The parable of the Good Samaritan (Luke 10:30–35) is unique to Luke and contributes to the third Gospel’s general emphasis on socially marginalized characters and groups.1 Introducing the parable proper is an exchange between Jesus and a νομικός (lawyer), which the lawyer begins by inquiring τί ποιήσας ζωὴν αἰώνιον κληρονομήσω; (Luke 10:25b; what shall I do to inherit eternal life?). Both this question and the exchange that follows resemble some later rabbinic texts, not least in the lawyer’s concern to define proper Torah obedience.2
Following on their mutual agreement that loving יהוה with all one’s being and one’s neighbor as oneself (Luke 10:27–28) is key to gaining eternal life,3 the lawyer’s next inquiry is τίς ἐστίν μου πλησίον; (Luke 10:29; who is my neighbor?). Although asked to vindicate the lawyer’s own thoughts about the matter (Luke 10:29a), this question follows naturally enough on the preceding discussion: it seeks Jesus’ opinion on the definition of the category of other people toward whom the key command(s) demands love to be exercised.4
Jesus’ answer to this inquiry is to tell a parable in which the main characters include two Jews, one Samaritan, and one ἄνθρωπός τις [ὃς] κατέβαινεν ἀπὸ Ἰερουσαλὴμ εἰς Ἰεριχὼ καὶ λῃσταῖς περιέπεσεν (Luke 10:30; certain person [who] was going down from Jerusalem to Jericho and fell among bandits). Provocatively, Jesus proceeds to make out the Samaritan to be the hero of the story and inquires: τίς τούτων τῶν τριῶν πλησίον δοκεῖ σοι γεγονέναι τοῦ ἐμπεσόντος εἰς τοὺς λῃστάς; (Luke 10:36; who of these three [passers by] seems to you to have become the neighbor of the one who had fallen among the bandits?; cf. John 4:9b).5 Within Jesus’ narrative, the answer is clear: ὁ ποιήσας τὸ ἔλεος μετʼ αὐτοῦ (Luke 10:37; the one who acted compassionately with him)—that is, the Samaritan.6
There is, then, likely a bit of a double sense to Jesus’ πορεύου καὶ σὺ ποίει ὁμοίως (Luke 10:37; go and do likewise).7 In the first place, the lawyer should imitate the Samaritan in Jesus’ story and act compassionately.8 To say only this much, however, leaves the discussion quite at the place where the lawyer originally inquired τίς ἐστίν μου πλησίον; (Luke 10:29; who is my neighbor?). So, in the second place, the lawyer should consider as neighbors even those who stand beyond traditional boundary lines of neighborliness (Luke 10:36), even to the extent of removing such boundary lines altogether.9
1. R. T. France, “Matthew, Mark, and Luke,” in A Theology of the New Testament (ed. Donald A. Hagner; rev. ed.; Grand Rapids: Eerdmans, 1993), 237, 242–43.

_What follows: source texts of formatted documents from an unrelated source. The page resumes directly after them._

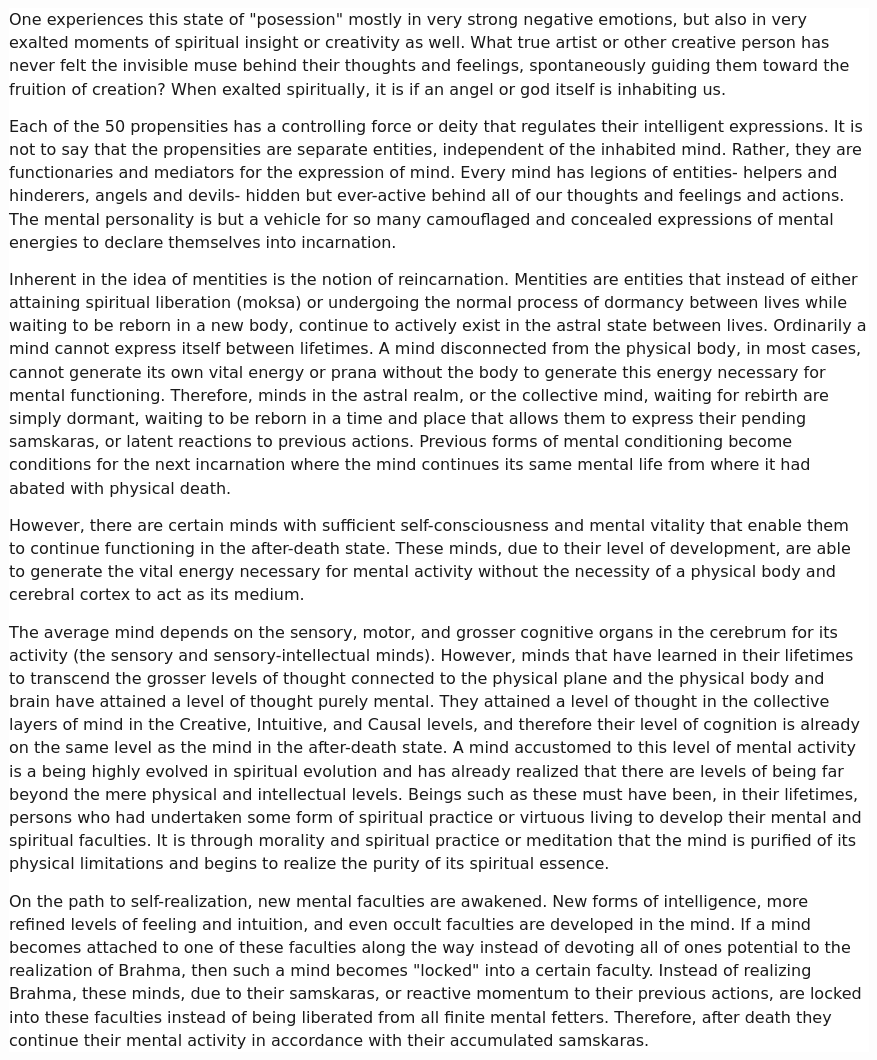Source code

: <span style="font-family: DejaVu Sans,sans-serif;"><span style="font-size: medium;"> One experiences this state of "posession" mostly in very strong negative emotions, but also in very exalted moments of spiritual insight or creativity as well. What true artist or other creative person has never felt the invisible muse behind their thoughts and feelings, spontaneously guiding them toward the fruition of creation? When exalted spiritually, it is if an angel or god itself is inhabiting us.</span></span>

<span style="font-family: DejaVu Sans,sans-serif;"><span style="font-size: medium;"> Each of the 50 propensities has a controlling force or deity that regulates their intelligent expressions. It is not to say that the propensities are separate entities, independent of the inhabited mind. Rather, they are functionaries and mediators for the expression of mind. Every mind has legions of entities- helpers and hinderers, angels and devils- hidden but ever-active behind all of our thoughts and feelings and actions. The mental personality is but a vehicle for so many camouflaged and concealed expressions of mental energies to declare themselves into incarnation.</span></span>

<span style="font-family: DejaVu Sans,sans-serif;"><span style="font-size: medium;"> Inherent in the idea of mentities is the notion of reincarnation. Mentities are entities that instead of either attaining spiritual liberation (moksa) or undergoing the normal process of dormancy between lives while waiting to be reborn in a new body, continue to actively exist in the astral state between lives. Ordinarily a mind cannot express itself between lifetimes. A mind disconnected from the physical body, in most cases, cannot generate its own vital energy or prana without the body to generate this energy necessary for mental functioning. Therefore, minds in the astral realm, or the collective mind, waiting for rebirth are simply dormant, waiting to be reborn in a time and place that allows them to express their pending samskaras, or latent reactions to previous actions. Previous forms of mental conditioning become conditions for the next incarnation where the mind continues its same mental life from where it had abated with physical death.</span></span>

<span style="font-family: DejaVu Sans,sans-serif;"><span style="font-size: medium;"> However, there are certain minds with sufficient self-consciousness and mental vitality that enable them to continue functioning in the after-death state. These minds, due to their level of development, are able to generate the vital energy necessary for mental activity without the necessity of a physical body and cerebral cortex to act as its medium. </span></span>

<span style="font-family: DejaVu Sans,sans-serif;"><span style="font-size: medium;"> The average mind depends on the sensory, motor, and grosser cognitive organs in the cerebrum for its activity (the sensory and sensory-intellectual minds). However, minds that have learned in their lifetimes to transcend the grosser levels of thought connected to the physical plane and the physical body and brain have attained a level of thought purely mental. They attained a level of thought in the collective layers of mind in the Creative, Intuitive, and Causal levels, and therefore their level of cognition is already on the same level as the mind in the after-death state. A mind accustomed to this level of mental activity is a being highly evolved in spiritual evolution and has already realized that there are levels of being far beyond the mere physical and intellectual levels. Beings such as these must have been, in their lifetimes, persons who had undertaken some form of spiritual practice or virtuous living to develop their mental and spiritual faculties. It is through morality and spiritual practice or meditation that the mind is purified of its physical limitations and begins to realize the purity of its spiritual essence. </span></span>

<span style="font-family: DejaVu Sans,sans-serif;"><span style="font-size: medium;"> On the path to self-realization, new mental faculties are awakened. New forms of intelligence, more refined levels of feeling and intuition, and even occult faculties are developed in the mind. If a mind becomes attached to one of these faculties along the way instead of devoting all of ones potential to the realization of Brahma, then such a mind becomes "locked" into a certain faculty. Instead of realizing Brahma, these minds, due to their samskaras, or reactive momentum to their previous actions, are locked into these faculties instead of being liberated from all finite mental fetters. Therefore, after death they continue their mental activity in accordance with their accumulated samskaras. </span></span>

2. Joachim Jeremias, Rediscovering the Parables (New York: Scribner and Sons, 1966), 159; E. P. Sanders, Paul and Palestinian Judaism: A Comparison of Patterns of Religion (Minneapolis: Fortress, 1977), 76–81, 112–14, 129; N. T. Wright, Jesus and the Victory of God (Christian Origins and the Question of God 2; Minneapolis: Fortress, 1996), 306.
3. On the joining of these two commandments, see Wright, Jesus and the Victory of God, 305n234.
5. Craig Blomberg, Interpreting the Parables (Downers Grove, Ill.: InterVarsity, 1990), 231; Jeremias, Rediscovering the Parables, 160.
6. Cf. Jeremias, Rediscovering the Parables, 160–61.
7. Blomberg, Parables, 231–32; Chrysostom, Hom. Heb., 10.8 (NPNF1, 14:417); cf. Augustine, Doctr. chr. , 1.30.31 (NPNF1, 2:530–31); Augustine, Tract. Ev. Jo., 43.2 (NPNF1, 7:240); Jeremias, Rediscovering the Parables, 161.
8. Kenneth E. Bailey, Poet and Peasant and Through Peasant Eyes: A Literary-Cultural Approach to the Parables in Luke (Combined ed.; Grand Rapids: Eerdmans, 1983), 2:55; cf. Ambrose, Paen., 1.11.52 (NPNF2, 10:338).
9. Wright, Jesus and the Victory of God, 306–7.